EU Market: EUAs edge higher in quiet trade as fundamentals support

Published 16:34 on December 21, 2015  /  Last updated at 16:34 on December 21, 2015  /  EMEA, EU ETS

European carbon prices edged higher on Monday amid low volume as coal fell and the euro gained, and as data showed German emissions likely rose this year.

European carbon prices edged higher on Monday amid low volume as coal fell and the euro gained, and as data showed German emissions likely rose this year.

The Dec-16 EUA futures were up 9 cents at €8.22 by 1617 GMT, a cent shy of the day’s high.

Volume was light at 4.6 million units traded.

The euro strengthened against the US dollar, making already weaker Rotterdam coal prices even cheaper, and that combined with flat German baseload power prices caused the clean dark spreads to firm.

Energy-related CO2 emissions in Germany, the largest emitter in the EU ETS, rose by 0.9% in 2015 due to increased demand and more burning of lignite and natural gas, according to estimates by an energy market research group.

However, analysts were slightly bearish in their year-end views.

Bernadett Papp, an analyst with Vertis in Budapest, said the technical picture for EUAs “looks gloomy, with the MACD in the negative territory and the 200-day moving average luring the price to €7.92.”

“The RSI at 33 points, however, suggests that the price is close to oversold territory and might climb higher,” she added.

“Should the lack of auctions support the price, the 100-day moving average at €8.37 might stand in the way of appreciation.”
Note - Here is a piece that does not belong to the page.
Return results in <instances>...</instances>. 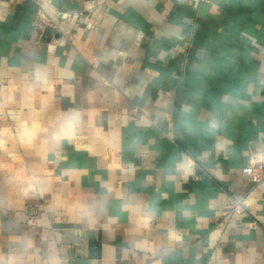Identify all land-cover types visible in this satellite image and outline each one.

Redshaw Advisors said any speculators left in the market are expected to close their remaining short positions, if they haven’t already, to avoid being caught out in a price reversal, potentially as utilities take advantage of German clean dark spreads trading near their highest level in more than a month.

“EUAs seem to have carved out a support base at or around €8.15 and the mild weather can presumably now only surprise to the upside because it is hard to believe it can get any warmer at this time of year,” they said.
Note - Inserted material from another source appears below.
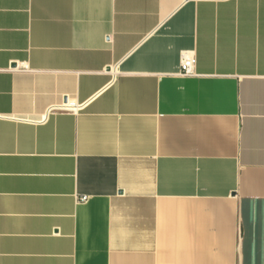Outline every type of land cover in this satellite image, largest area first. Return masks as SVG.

“Following the large price correction and auction shutdown it is possible that we see some strength in the carbon price this week,” they added.

“However, the closer we get to Christmas the thinner the market will become, which leaves it vulnerable to price swings in either direction as market depth is tested by moderate buying (e.g. last minute Christmas purchases) or selling (e.g. mild weather forecast to continue well into the New Year).”